### THE INPUT
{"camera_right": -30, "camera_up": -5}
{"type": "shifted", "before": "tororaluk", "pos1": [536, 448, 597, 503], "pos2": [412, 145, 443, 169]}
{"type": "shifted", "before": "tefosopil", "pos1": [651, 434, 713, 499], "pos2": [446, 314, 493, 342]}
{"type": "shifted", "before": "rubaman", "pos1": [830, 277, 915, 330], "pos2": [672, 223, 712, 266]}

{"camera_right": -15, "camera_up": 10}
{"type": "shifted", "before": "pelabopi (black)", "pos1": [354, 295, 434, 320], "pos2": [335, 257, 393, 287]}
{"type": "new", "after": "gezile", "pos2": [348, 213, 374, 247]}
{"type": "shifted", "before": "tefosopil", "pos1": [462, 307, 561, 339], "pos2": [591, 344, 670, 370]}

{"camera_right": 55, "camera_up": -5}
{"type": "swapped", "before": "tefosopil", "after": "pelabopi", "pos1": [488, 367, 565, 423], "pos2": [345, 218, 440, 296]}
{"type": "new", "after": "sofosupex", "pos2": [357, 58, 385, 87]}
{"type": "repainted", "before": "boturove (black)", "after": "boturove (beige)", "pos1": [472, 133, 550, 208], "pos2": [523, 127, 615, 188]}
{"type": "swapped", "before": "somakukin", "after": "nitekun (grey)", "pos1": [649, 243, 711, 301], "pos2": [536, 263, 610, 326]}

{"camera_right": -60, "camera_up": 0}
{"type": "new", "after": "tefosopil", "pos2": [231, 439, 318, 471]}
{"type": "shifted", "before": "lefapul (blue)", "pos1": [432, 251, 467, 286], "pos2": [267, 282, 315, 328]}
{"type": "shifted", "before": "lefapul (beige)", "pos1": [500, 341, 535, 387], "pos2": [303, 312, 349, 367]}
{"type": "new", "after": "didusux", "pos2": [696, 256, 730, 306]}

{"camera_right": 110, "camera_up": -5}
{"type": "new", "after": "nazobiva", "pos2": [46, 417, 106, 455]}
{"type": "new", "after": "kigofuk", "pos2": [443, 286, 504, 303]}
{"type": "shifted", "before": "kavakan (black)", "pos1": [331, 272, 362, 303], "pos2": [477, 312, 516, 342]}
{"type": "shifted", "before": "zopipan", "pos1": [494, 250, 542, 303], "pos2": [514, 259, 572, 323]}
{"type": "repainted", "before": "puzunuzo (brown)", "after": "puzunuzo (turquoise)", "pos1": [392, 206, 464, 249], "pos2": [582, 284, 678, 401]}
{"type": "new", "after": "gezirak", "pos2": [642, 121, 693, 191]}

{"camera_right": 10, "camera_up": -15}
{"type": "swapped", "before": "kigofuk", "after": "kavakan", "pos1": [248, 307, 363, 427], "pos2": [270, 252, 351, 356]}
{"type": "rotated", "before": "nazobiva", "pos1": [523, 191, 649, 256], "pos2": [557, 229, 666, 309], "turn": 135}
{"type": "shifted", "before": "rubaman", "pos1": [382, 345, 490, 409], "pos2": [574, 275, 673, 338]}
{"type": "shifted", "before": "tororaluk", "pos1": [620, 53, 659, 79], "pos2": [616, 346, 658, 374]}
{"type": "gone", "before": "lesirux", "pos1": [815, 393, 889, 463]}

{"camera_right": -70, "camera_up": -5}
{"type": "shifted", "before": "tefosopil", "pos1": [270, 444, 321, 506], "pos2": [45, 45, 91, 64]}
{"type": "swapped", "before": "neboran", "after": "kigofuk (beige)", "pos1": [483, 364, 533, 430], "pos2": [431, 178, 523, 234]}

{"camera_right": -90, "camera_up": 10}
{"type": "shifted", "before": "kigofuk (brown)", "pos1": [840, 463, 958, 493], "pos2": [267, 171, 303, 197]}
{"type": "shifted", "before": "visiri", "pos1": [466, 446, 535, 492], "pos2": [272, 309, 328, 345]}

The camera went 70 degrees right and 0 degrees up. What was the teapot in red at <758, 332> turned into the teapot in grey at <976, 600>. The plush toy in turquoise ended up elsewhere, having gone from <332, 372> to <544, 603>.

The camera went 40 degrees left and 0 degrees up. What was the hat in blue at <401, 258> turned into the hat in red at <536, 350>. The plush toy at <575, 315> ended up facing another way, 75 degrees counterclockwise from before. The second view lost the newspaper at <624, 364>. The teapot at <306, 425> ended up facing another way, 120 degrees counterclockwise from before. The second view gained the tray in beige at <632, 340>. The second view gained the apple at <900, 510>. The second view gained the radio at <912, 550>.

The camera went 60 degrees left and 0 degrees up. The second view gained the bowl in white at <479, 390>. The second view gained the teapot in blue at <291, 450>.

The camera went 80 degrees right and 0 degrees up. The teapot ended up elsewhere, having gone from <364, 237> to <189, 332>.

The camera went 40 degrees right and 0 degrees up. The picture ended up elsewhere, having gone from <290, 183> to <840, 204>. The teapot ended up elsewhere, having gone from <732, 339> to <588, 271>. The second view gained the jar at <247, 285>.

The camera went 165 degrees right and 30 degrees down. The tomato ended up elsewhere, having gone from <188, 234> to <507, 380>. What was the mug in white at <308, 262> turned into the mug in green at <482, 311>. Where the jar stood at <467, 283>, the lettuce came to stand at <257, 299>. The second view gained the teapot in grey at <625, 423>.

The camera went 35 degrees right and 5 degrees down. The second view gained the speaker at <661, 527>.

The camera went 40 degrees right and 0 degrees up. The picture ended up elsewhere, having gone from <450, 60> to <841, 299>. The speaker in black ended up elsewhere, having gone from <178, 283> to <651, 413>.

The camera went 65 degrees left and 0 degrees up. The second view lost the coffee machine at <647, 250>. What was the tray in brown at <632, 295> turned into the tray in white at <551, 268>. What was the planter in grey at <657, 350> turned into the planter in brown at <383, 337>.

### WORK TASK
The reply must consist solely of the lines from the one containing "The camera went 70" through the last line in the material above, reproduced exactly.

### COMPLETED TASK
The camera went 70 degrees right and 0 degrees up. What was the teapot in red at <758, 332> turned into the teapot in grey at <976, 600>. The plush toy in turquoise ended up elsewhere, having gone from <332, 372> to <544, 603>.

The camera went 40 degrees left and 0 degrees up. What was the hat in blue at <401, 258> turned into the hat in red at <536, 350>. The plush toy at <575, 315> ended up facing another way, 75 degrees counterclockwise from before. The second view lost the newspaper at <624, 364>. The teapot at <306, 425> ended up facing another way, 120 degrees counterclockwise from before. The second view gained the tray in beige at <632, 340>. The second view gained the apple at <900, 510>. The second view gained the radio at <912, 550>.

The camera went 60 degrees left and 0 degrees up. The second view gained the bowl in white at <479, 390>. The second view gained the teapot in blue at <291, 450>.

The camera went 80 degrees right and 0 degrees up. The teapot ended up elsewhere, having gone from <364, 237> to <189, 332>.

The camera went 40 degrees right and 0 degrees up. The picture ended up elsewhere, having gone from <290, 183> to <840, 204>. The teapot ended up elsewhere, having gone from <732, 339> to <588, 271>. The second view gained the jar at <247, 285>.

The camera went 165 degrees right and 30 degrees down. The tomato ended up elsewhere, having gone from <188, 234> to <507, 380>. What was the mug in white at <308, 262> turned into the mug in green at <482, 311>. Where the jar stood at <467, 283>, the lettuce came to stand at <257, 299>. The second view gained the teapot in grey at <625, 423>.

The camera went 35 degrees right and 5 degrees down. The second view gained the speaker at <661, 527>.

The camera went 40 degrees right and 0 degrees up. The picture ended up elsewhere, having gone from <450, 60> to <841, 299>. The speaker in black ended up elsewhere, having gone from <178, 283> to <651, 413>.

The camera went 65 degrees left and 0 degrees up. The second view lost the coffee machine at <647, 250>. What was the tray in brown at <632, 295> turned into the tray in white at <551, 268>. What was the planter in grey at <657, 350> turned into the planter in brown at <383, 337>.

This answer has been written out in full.